(Work to be completed): In the Barnsley club passage, how much did the board bid for a striker this summer?

(Passage shown):
Lee and Conway are still shareholders but not on the board and have not been in contact since May. Parekh suggested that they contributed to the initial £1million investment but it was not clear if that was the case for the most recent £3.2million. He said: “To be completely fair, the first million pounds of capital raised, everyone invested. I can’t speak for everyone else, regards this capital call and whether everyone will invest.

“But for those who do invest, their stake remains the same and those who don’t, their stake is diluted.

“This is a season of stabilisation. We will see where this takes us. But regardless, we will keep going, year after year. The club is in no danger of folding.

“I can guarantee you that any decisions, good or bad, are those made only by the current board... Any money that goes into the club is to keep it running, to keep it afloat at this time given our current financial situation.”

Quay added: “We inherited a real mess. It’s hard to dig yourself out of a financial hole, but also a morale hole.”

She also said: “If you knew the depth of what has gone on, we should not be standing. But we are standing. And we are thriving.”

Parekh said the board had offered money for players this summer and would back Duff financially in the January window. He said: “We made a £300,000 bid for a striker this summer, and we knew it was money coming out of our pockets as the club doesn’t have any at this point, so when it comes to January we will support Michael and make sure we drive for promotion. That being said, there are some serious financial constraints at the club at the minute, so I’m not going to say we’ll spend crazy money but we will put the club in a position where it can challenge.

“We might not need to anyway, as the players you see continue to keep developing and keep winning.”

Barnsley tried to bring in another striker on deadline day but missed out.

El-Ahmad said: “We have strikers. As long as players are under contract at Barnsley, we support, internally and externally, the ones we have. Because if I was a player and all I hear is ‘new, new, new’, then it wouldn’t exactly breed confidence. We did look at adding offensive players and some firepower, and we bid for players, tried to buy players, but ultimately they went to higher leagues, abroad, or for more money elsewhere. Factors out of our control.”

Parekh added: “Something we found in the data was we weren’t actually creating chances for the strikers that we had. We brought in players that could add that offensive threat from midfield, and you see it now in Devante Cole, so this was an area we addressed, and it wasn’t just about signing strikers.”

On the legal case between the Cryne family and Paul Conway’s group, Parekh said: “All that I can say is to watch this space. Hopefully, there’ll be positive things on the horizon.”

El-Ahmad has been speaking to Barnsley Council who own half of Oakwell with the Crynes.

He said: “Things are positive, we’ve met with the council several times and we have an ongoing discussion about a potential extension to the lease here at Oakwell, so we are excited.”

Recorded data
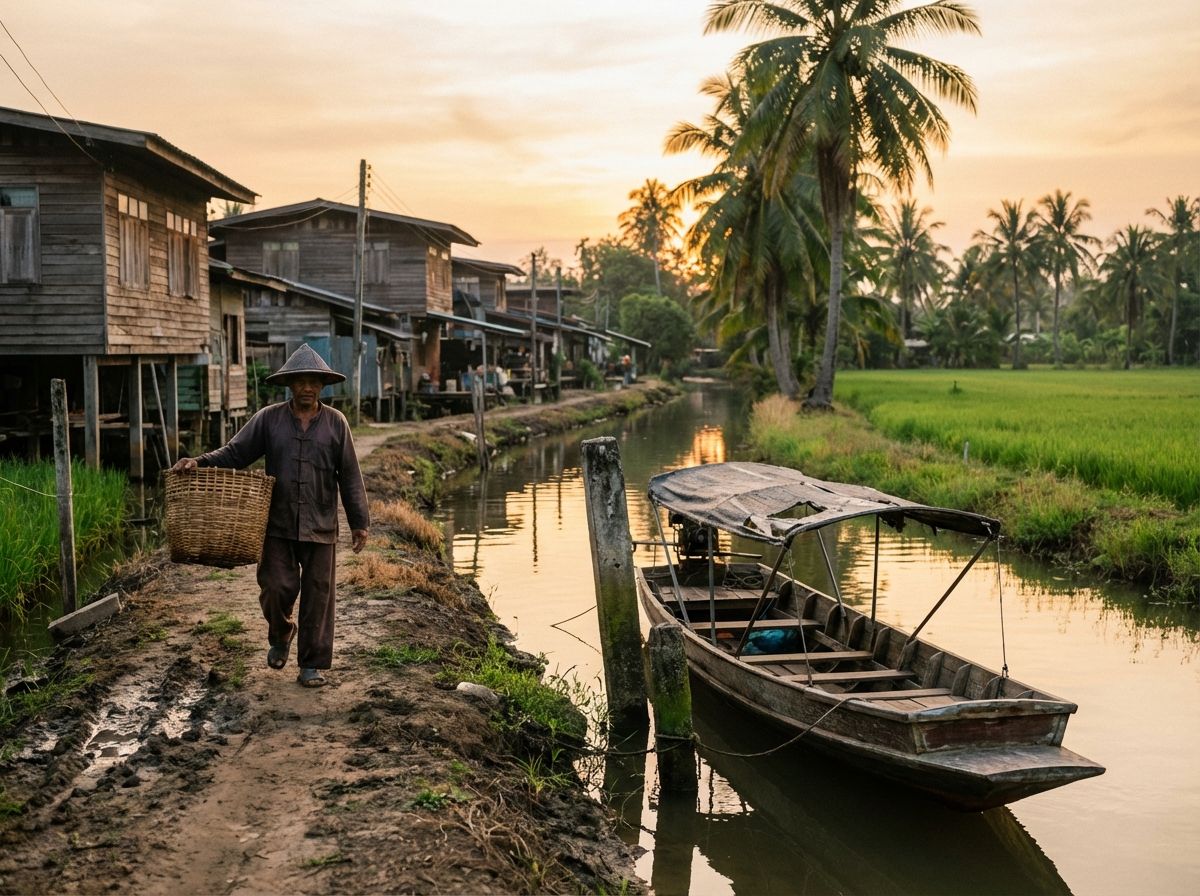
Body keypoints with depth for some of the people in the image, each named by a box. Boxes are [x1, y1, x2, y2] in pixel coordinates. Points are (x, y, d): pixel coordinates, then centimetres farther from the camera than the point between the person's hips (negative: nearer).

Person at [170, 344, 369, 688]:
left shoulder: (335, 422, 3)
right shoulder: (268, 418, 3)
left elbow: (349, 476, 4)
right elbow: (235, 453, 2)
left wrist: (359, 522, 3)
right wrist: (199, 462, -16)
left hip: (320, 528, 0)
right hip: (278, 526, 0)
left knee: (317, 595, 5)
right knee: (277, 587, -5)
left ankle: (313, 663, 18)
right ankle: (280, 634, 28)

(Reply): £300,000.